Auch Forschende aus Deutschland warnen vor zunehmenden Todesfällen durch Antibiotikaresistenzen und sprechen sich unter anderem für eine bessere Krankenhaushygiene, Prävention etwa durch Impfungen, und gute Surveillancesysteme aus.
„Es besteht die Gefahr, dass die Anzahl der Toten durch antibiotikaresistente Erreger auf fast zehn Millionen pro Jahr weltweit bis zum Jahr 2050 ansteigt”, prophezeite Tim Eckmanns vom Robert-Koch-Institut (RKI). Er erklärte zur aktuellen Situation in Deutschland: „Circa 9.000 Menschen sterben jedes Jahr in Deutschland an resistenten Erregern nur wegen der Resistenz. Dies sind dreimal mehr als Verkehrstote. Ohne Resistenz würden diese Menschen noch leben."
Allerdings könnten gezielte Maßnahmen dazu beitragen, dass Resistenzen zurückgehen. Als Beispiel nannte er die MRSA-Zahlen in Deutschland Österreich und der Schweiz. „Vor zehn Jahren war der Anteil von MRSA an allen S. aureus in allen drei Ländern in Blutkulturen noch über 15 Prozent, jetzt ist er in allen drei Ländern unter fünf Prozent.“ Gleichzeitig wies er jedoch auf den Anstieg von Resistenzen im gramnegativen Bereich und speziell Carbapenem-resistenter Erreger hin.
Mathias W. Pletz vom Universitätsklinikum Jena sieht die Krankenhausreform als einen Baustein, gegen die zunehmende Zahl von Antibiotikaresistenzen vorzugehen, da Infektiologie und Mikrobiologie strukturell in allen Kliniken verankert werden soll.

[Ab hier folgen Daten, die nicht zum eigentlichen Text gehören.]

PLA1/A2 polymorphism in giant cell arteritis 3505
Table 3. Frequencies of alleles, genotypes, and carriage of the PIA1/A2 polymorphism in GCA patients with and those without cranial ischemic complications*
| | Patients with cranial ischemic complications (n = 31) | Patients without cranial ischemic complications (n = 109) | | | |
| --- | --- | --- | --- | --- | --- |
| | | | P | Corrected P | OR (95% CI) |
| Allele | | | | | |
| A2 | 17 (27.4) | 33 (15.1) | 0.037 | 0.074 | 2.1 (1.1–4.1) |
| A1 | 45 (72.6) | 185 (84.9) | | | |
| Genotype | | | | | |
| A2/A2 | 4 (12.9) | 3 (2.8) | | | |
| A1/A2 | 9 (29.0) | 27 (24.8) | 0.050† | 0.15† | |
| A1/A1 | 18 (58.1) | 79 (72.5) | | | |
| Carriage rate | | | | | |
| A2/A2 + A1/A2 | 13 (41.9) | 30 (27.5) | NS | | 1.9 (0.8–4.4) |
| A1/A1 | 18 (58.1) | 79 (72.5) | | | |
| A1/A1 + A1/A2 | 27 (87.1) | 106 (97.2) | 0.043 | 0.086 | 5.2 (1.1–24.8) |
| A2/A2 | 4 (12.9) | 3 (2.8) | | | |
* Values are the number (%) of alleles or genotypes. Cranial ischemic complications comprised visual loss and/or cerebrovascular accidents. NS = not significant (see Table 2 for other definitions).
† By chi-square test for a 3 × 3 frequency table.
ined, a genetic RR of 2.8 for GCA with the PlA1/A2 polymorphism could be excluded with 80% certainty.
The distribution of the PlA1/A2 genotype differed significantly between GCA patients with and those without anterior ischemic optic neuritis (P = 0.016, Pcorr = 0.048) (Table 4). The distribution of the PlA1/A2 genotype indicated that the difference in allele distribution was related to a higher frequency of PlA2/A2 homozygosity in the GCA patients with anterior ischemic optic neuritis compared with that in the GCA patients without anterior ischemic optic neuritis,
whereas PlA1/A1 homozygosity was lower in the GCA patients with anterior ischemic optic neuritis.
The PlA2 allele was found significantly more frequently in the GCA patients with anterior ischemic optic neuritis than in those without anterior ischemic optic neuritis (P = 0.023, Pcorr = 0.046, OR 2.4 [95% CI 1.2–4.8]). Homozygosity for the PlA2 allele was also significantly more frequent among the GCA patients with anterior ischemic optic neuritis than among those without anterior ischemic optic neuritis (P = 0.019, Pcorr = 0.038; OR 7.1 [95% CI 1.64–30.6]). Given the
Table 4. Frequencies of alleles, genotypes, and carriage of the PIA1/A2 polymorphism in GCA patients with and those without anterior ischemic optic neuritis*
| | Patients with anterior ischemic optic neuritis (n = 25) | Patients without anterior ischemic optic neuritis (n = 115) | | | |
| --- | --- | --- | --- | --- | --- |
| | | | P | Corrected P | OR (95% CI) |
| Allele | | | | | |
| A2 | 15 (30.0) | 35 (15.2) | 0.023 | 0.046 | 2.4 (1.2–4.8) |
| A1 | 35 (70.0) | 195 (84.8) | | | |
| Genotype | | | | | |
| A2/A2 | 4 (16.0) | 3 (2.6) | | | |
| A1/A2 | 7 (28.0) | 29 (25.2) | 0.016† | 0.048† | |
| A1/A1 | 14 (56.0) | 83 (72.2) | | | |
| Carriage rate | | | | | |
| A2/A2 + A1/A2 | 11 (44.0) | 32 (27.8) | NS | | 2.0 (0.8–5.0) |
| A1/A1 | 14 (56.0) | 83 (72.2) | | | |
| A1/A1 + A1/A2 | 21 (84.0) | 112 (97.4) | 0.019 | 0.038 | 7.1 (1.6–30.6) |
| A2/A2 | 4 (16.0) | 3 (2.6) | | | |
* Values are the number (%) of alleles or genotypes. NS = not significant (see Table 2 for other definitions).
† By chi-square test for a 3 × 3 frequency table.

Er warnte vor einer Rückkehr eines präantibiotischen Zeitalters. „Selbst Routineeingriffe oder Kaiserschnitte könnten wieder lebensgefährlich werden." Zudem würden Krebstherapien und Implantate viele immunsupprimierte und infektanfällige Patienten und Patientinnen generieren. „Ohne wirksame Antibiotika wird dieser Fortschritt keine weitere Verlängerung der Lebenserwartung bedingen.”

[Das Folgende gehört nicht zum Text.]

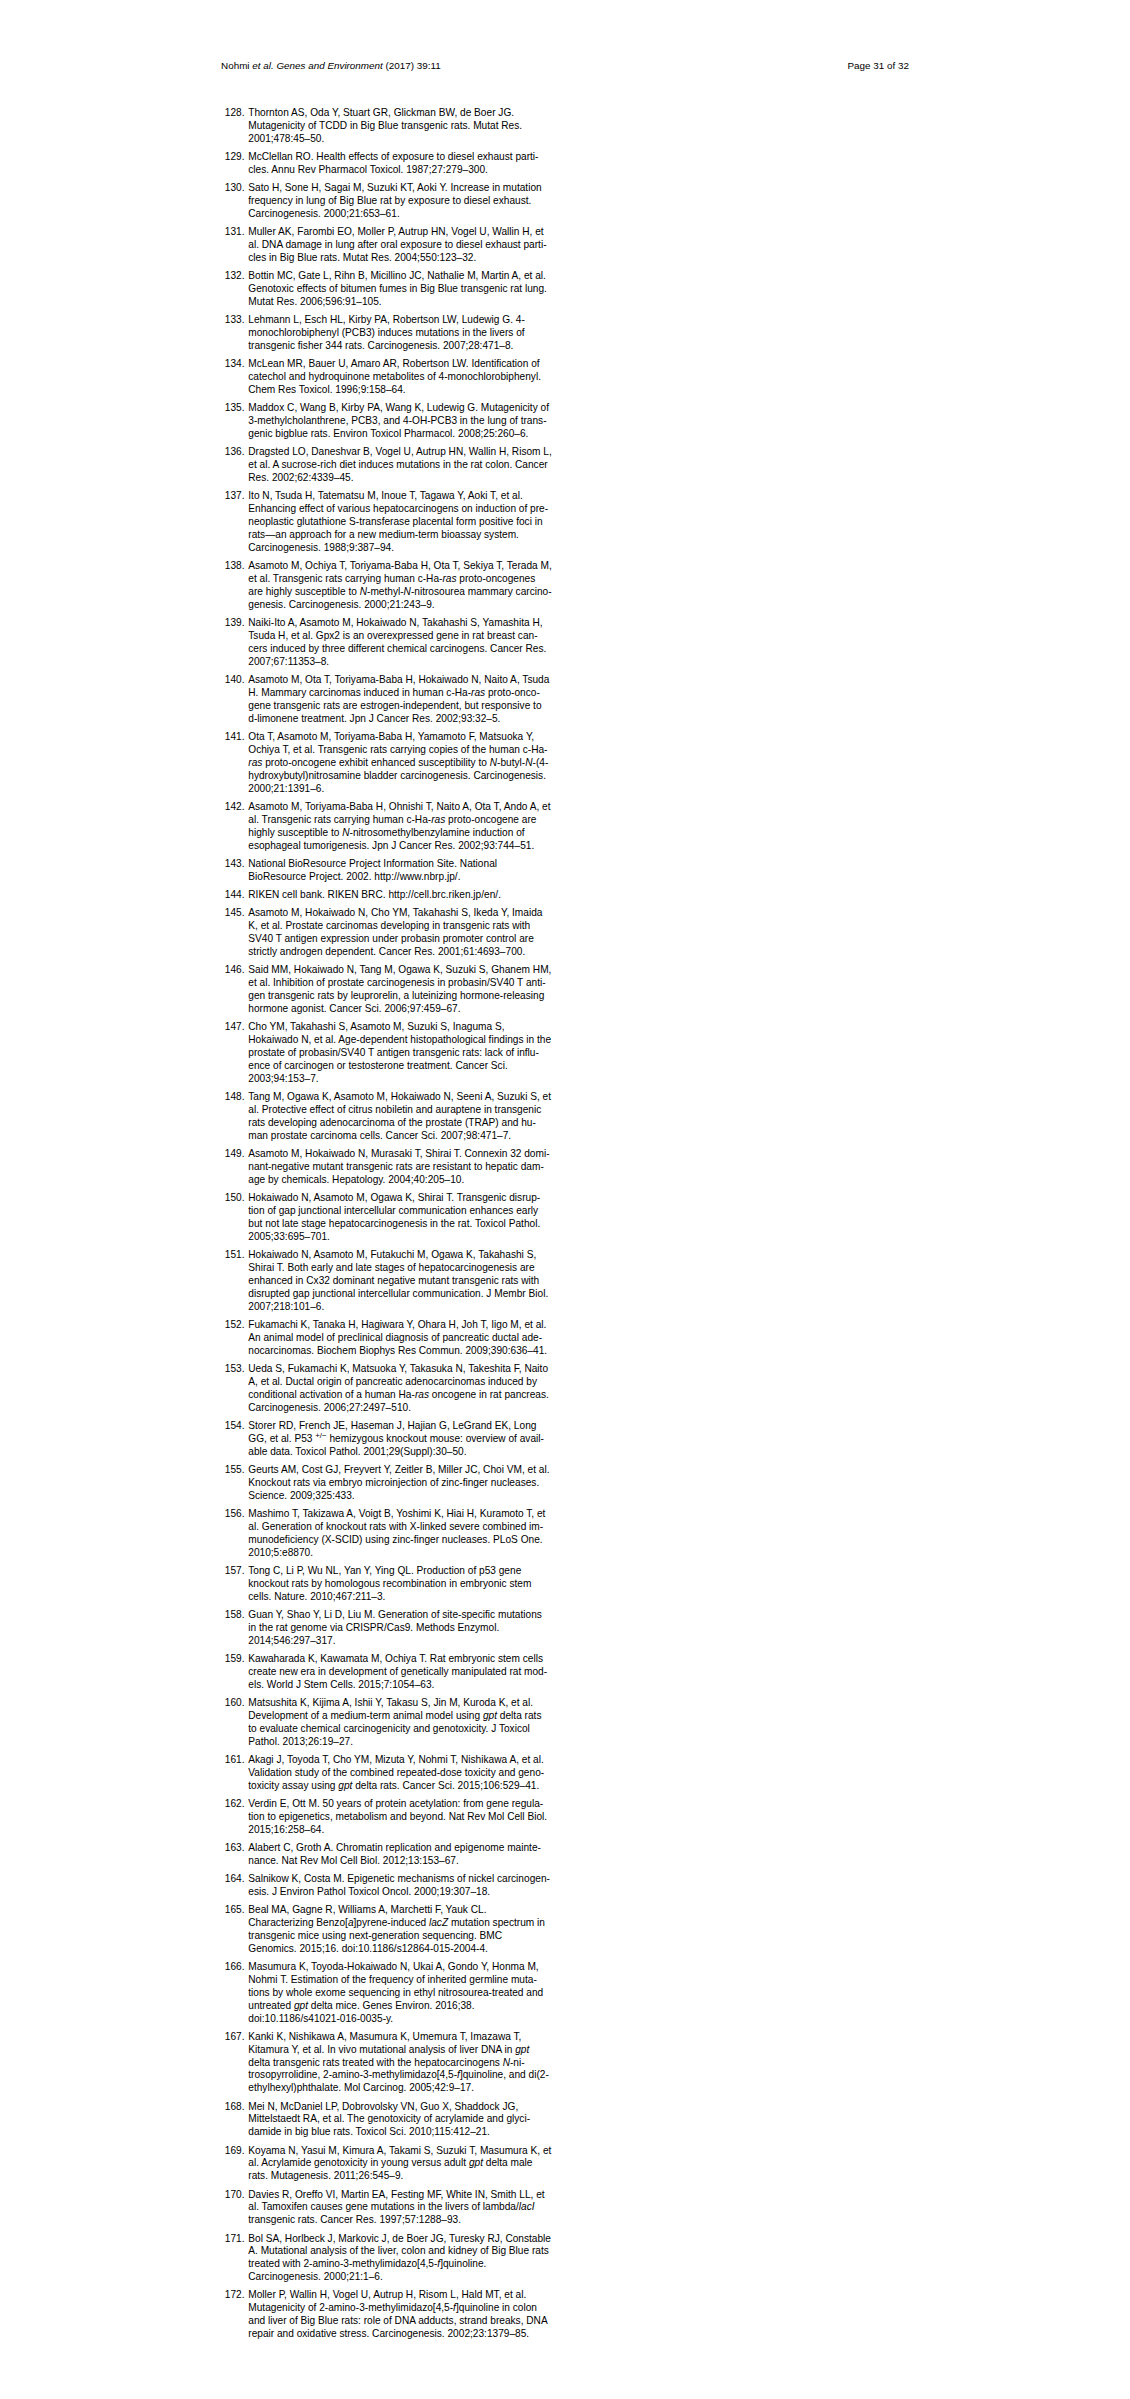Nohmi et al. Genes and Environment (2017) 39:11
Page 31 of 32
Thornton AS, Oda Y, Stuart GR, Glickman BW, de Boer JG. Mutagenicity of TCDD in Big Blue transgenic rats. Mutat Res. 2001;478:45–50.
McClellan RO. Health effects of exposure to diesel exhaust particles. Annu Rev Pharmacol Toxicol. 1987;27:279–300.
Sato H, Sone H, Sagai M, Suzuki KT, Aoki Y. Increase in mutation frequency in lung of Big Blue rat by exposure to diesel exhaust. Carcinogenesis. 2000;21:653–61.
Muller AK, Farombi EO, Moller P, Autrup HN, Vogel U, Wallin H, et al. DNA damage in lung after oral exposure to diesel exhaust particles in Big Blue rats. Mutat Res. 2004;550:123–32.
Bottin MC, Gate L, Rihn B, Micillino JC, Nathalie M, Martin A, et al. Genotoxic effects of bitumen fumes in Big Blue transgenic rat lung. Mutat Res. 2006;596:91–105.
Lehmann L, Esch HL, Kirby PA, Robertson LW, Ludewig G. 4-monochlorobiphenyl (PCB3) induces mutations in the livers of transgenic fisher 344 rats. Carcinogenesis. 2007;28:471–8.
McLean MR, Bauer U, Amaro AR, Robertson LW. Identification of catechol and hydroquinone metabolites of 4-monochlorobiphenyl. Chem Res Toxicol. 1996;9:158–64.
Maddox C, Wang B, Kirby PA, Wang K, Ludewig G. Mutagenicity of 3-methylcholanthrene, PCB3, and 4-OH-PCB3 in the lung of transgenic bigblue rats. Environ Toxicol Pharmacol. 2008;25:260–6.
Dragsted LO, Daneshvar B, Vogel U, Autrup HN, Wallin H, Risom L, et al. A sucrose-rich diet induces mutations in the rat colon. Cancer Res. 2002;62:4339–45.
Ito N, Tsuda H, Tatematsu M, Inoue T, Tagawa Y, Aoki T, et al. Enhancing effect of various hepatocarcinogens on induction of preneoplastic glutathione S-transferase placental form positive foci in rats—an approach for a new medium-term bioassay system. Carcinogenesis. 1988;9:387–94.
Asamoto M, Ochiya T, Toriyama-Baba H, Ota T, Sekiya T, Terada M, et al. Transgenic rats carrying human c-Ha-ras proto-oncogenes are highly susceptible to N-methyl-N-nitrosourea mammary carcinogenesis. Carcinogenesis. 2000;21:243–9.
Naiki-Ito A, Asamoto M, Hokaiwado N, Takahashi S, Yamashita H, Tsuda H, et al. Gpx2 is an overexpressed gene in rat breast cancers induced by three different chemical carcinogens. Cancer Res. 2007;67:11353–8.
Asamoto M, Ota T, Toriyama-Baba H, Hokaiwado N, Naito A, Tsuda H. Mammary carcinomas induced in human c-Ha-ras proto-oncogene transgenic rats are estrogen-independent, but responsive to d-limonene treatment. Jpn J Cancer Res. 2002;93:32–5.
Ota T, Asamoto M, Toriyama-Baba H, Yamamoto F, Matsuoka Y, Ochiya T, et al. Transgenic rats carrying copies of the human c-Ha-ras proto-oncogene exhibit enhanced susceptibility to N-butyl-N-(4-hydroxybutyl)nitrosamine bladder carcinogenesis. Carcinogenesis. 2000;21:1391–6.
Asamoto M, Toriyama-Baba H, Ohnishi T, Naito A, Ota T, Ando A, et al. Transgenic rats carrying human c-Ha-ras proto-oncogene are highly susceptible to N-nitrosomethylbenzylamine induction of esophageal tumorigenesis. Jpn J Cancer Res. 2002;93:744–51.
National BioResource Project Information Site. National BioResource Project. 2002. http://www.nbrp.jp/.
RIKEN cell bank. RIKEN BRC. http://cell.brc.riken.jp/en/.
Asamoto M, Hokaiwado N, Cho YM, Takahashi S, Ikeda Y, Imaida K, et al. Prostate carcinomas developing in transgenic rats with SV40 T antigen expression under probasin promoter control are strictly androgen dependent. Cancer Res. 2001;61:4693–700.
Said MM, Hokaiwado N, Tang M, Ogawa K, Suzuki S, Ghanem HM, et al. Inhibition of prostate carcinogenesis in probasin/SV40 T antigen transgenic rats by leuprorelin, a luteinizing hormone-releasing hormone agonist. Cancer Sci. 2006;97:459–67.
Cho YM, Takahashi S, Asamoto M, Suzuki S, Inaguma S, Hokaiwado N, et al. Age-dependent histopathological findings in the prostate of probasin/SV40 T antigen transgenic rats: lack of influence of carcinogen or testosterone treatment. Cancer Sci. 2003;94:153–7.
Tang M, Ogawa K, Asamoto M, Hokaiwado N, Seeni A, Suzuki S, et al. Protective effect of citrus nobiletin and auraptene in transgenic rats developing adenocarcinoma of the prostate (TRAP) and human prostate carcinoma cells. Cancer Sci. 2007;98:471–7.
Asamoto M, Hokaiwado N, Murasaki T, Shirai T. Connexin 32 dominant-negative mutant transgenic rats are resistant to hepatic damage by chemicals. Hepatology. 2004;40:205–10.
Hokaiwado N, Asamoto M, Ogawa K, Shirai T. Transgenic disruption of gap junctional intercellular communication enhances early but not late stage hepatocarcinogenesis in the rat. Toxicol Pathol. 2005;33:695–701.
Hokaiwado N, Asamoto M, Futakuchi M, Ogawa K, Takahashi S, Shirai T. Both early and late stages of hepatocarcinogenesis are enhanced in Cx32 dominant negative mutant transgenic rats with disrupted gap junctional intercellular communication. J Membr Biol. 2007;218:101–6.
Fukamachi K, Tanaka H, Hagiwara Y, Ohara H, Joh T, Iigo M, et al. An animal model of preclinical diagnosis of pancreatic ductal adenocarcinomas. Biochem Biophys Res Commun. 2009;390:636–41.
Ueda S, Fukamachi K, Matsuoka Y, Takasuka N, Takeshita F, Naito A, et al. Ductal origin of pancreatic adenocarcinomas induced by conditional activation of a human Ha-ras oncogene in rat pancreas. Carcinogenesis. 2006;27:2497–510.
Storer RD, French JE, Haseman J, Hajian G, LeGrand EK, Long GG, et al. P53 +/− hemizygous knockout mouse: overview of available data. Toxicol Pathol. 2001;29(Suppl):30–50.
Geurts AM, Cost GJ, Freyvert Y, Zeitler B, Miller JC, Choi VM, et al. Knockout rats via embryo microinjection of zinc-finger nucleases. Science. 2009;325:433.
Mashimo T, Takizawa A, Voigt B, Yoshimi K, Hiai H, Kuramoto T, et al. Generation of knockout rats with X-linked severe combined immunodeficiency (X-SCID) using zinc-finger nucleases. PLoS One. 2010;5:e8870.
Tong C, Li P, Wu NL, Yan Y, Ying QL. Production of p53 gene knockout rats by homologous recombination in embryonic stem cells. Nature. 2010;467:211–3.
Guan Y, Shao Y, Li D, Liu M. Generation of site-specific mutations in the rat genome via CRISPR/Cas9. Methods Enzymol. 2014;546:297–317.
Kawaharada K, Kawamata M, Ochiya T. Rat embryonic stem cells create new era in development of genetically manipulated rat models. World J Stem Cells. 2015;7:1054–63.
Matsushita K, Kijima A, Ishii Y, Takasu S, Jin M, Kuroda K, et al. Development of a medium-term animal model using gpt delta rats to evaluate chemical carcinogenicity and genotoxicity. J Toxicol Pathol. 2013;26:19–27.
Akagi J, Toyoda T, Cho YM, Mizuta Y, Nohmi T, Nishikawa A, et al. Validation study of the combined repeated-dose toxicity and genotoxicity assay using gpt delta rats. Cancer Sci. 2015;106:529–41.
Verdin E, Ott M. 50 years of protein acetylation: from gene regulation to epigenetics, metabolism and beyond. Nat Rev Mol Cell Biol. 2015;16:258–64.
Alabert C, Groth A. Chromatin replication and epigenome maintenance. Nat Rev Mol Cell Biol. 2012;13:153–67.
Salnikow K, Costa M. Epigenetic mechanisms of nickel carcinogenesis. J Environ Pathol Toxicol Oncol. 2000;19:307–18.
Beal MA, Gagne R, Williams A, Marchetti F, Yauk CL. Characterizing Benzo[a]pyrene-induced lacZ mutation spectrum in transgenic mice using next-generation sequencing. BMC Genomics. 2015;16. doi:10.1186/s12864-015-2004-4.
Masumura K, Toyoda-Hokaiwado N, Ukai A, Gondo Y, Honma M, Nohmi T. Estimation of the frequency of inherited germline mutations by whole exome sequencing in ethyl nitrosourea-treated and untreated gpt delta mice. Genes Environ. 2016;38. doi:10.1186/s41021-016-0035-y.
Kanki K, Nishikawa A, Masumura K, Umemura T, Imazawa T, Kitamura Y, et al. In vivo mutational analysis of liver DNA in gpt delta transgenic rats treated with the hepatocarcinogens N-nitrosopyrrolidine, 2-amino-3-methylimidazo[4,5-f]quinoline, and di(2-ethylhexyl)phthalate. Mol Carcinog. 2005;42:9–17.
Mei N, McDaniel LP, Dobrovolsky VN, Guo X, Shaddock JG, Mittelstaedt RA, et al. The genotoxicity of acrylamide and glycidamide in big blue rats. Toxicol Sci. 2010;115:412–21.
Koyama N, Yasui M, Kimura A, Takami S, Suzuki T, Masumura K, et al. Acrylamide genotoxicity in young versus adult gpt delta male rats. Mutagenesis. 2011;26:545–9.
Davies R, Oreffo VI, Martin EA, Festing MF, White IN, Smith LL, et al. Tamoxifen causes gene mutations in the livers of lambda/lacI transgenic rats. Cancer Res. 1997;57:1288–93.
Bol SA, Horlbeck J, Markovic J, de Boer JG, Turesky RJ, Constable A. Mutational analysis of the liver, colon and kidney of Big Blue rats treated with 2-amino-3-methylimidazo[4,5-f]quinoline. Carcinogenesis. 2000;21:1–6.
Moller P, Wallin H, Vogel U, Autrup H, Risom L, Hald MT, et al. Mutagenicity of 2-amino-3-methylimidazo[4,5-f]quinoline in colon and liver of Big Blue rats: role of DNA adducts, strand breaks, DNA repair and oxidative stress. Carcinogenesis. 2002;23:1379–85.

Entwicklung neuer Therapien unzureichend
Mehrere Forschende wiesen auf die Entwicklung neuer Therapien bei bakteriellen Infektionen wie der Phagen-Therapie oder β-Lactam-Enhancer hin. Allerdings seien die Anstrengungen nicht ausreichend und es fehle an finanziellen Anreizen.
Andreas Peschel von der Eberhard Karls Universität Tübingen und dem Deutschen Zentrum für Infektionsforschung (DZIF) forderte die Einführung von Anreizen für die Entwicklung neuer Antibiotika: „Staatliche, an die erfolgreiche Entwicklung eines neuen Antibiotikums geknüpfte Anreize, sogenannte ‚Pull‘-Mechanismen, werden von einigen europäischen Staaten geprüft, während das deutsche Gesundheitsministerium bislang leider keine entsprechende Bereitschaft gezeigt hat."
Victoria Schneitler vom Universitätsklinikum Düsseldorf fasste zusammen: „In Summe: Diese neuen und alternativen Ansätze sind wichtig und vielversprechend, aber sie reichen noch nicht aus." Es brauche Kooperationen zwischen akademischer und klinischer Forschung, Industrie und öffentlichen Förderprogrammen, erklärte sie.
Annemarie Käsbohrer, Leiterin der Fachgruppe Epidemiologie, Zoonosen, Antibiotikaresistenzen, Bundesinstitut für Risikobewertung (BfR), sprach sich ebenfalls dafür aus, dass verschiedene Akteure zusammenarbeiten müssten und stellte zudem die Tiergesundheit als einen wichtigen Forschungsbereich heraus.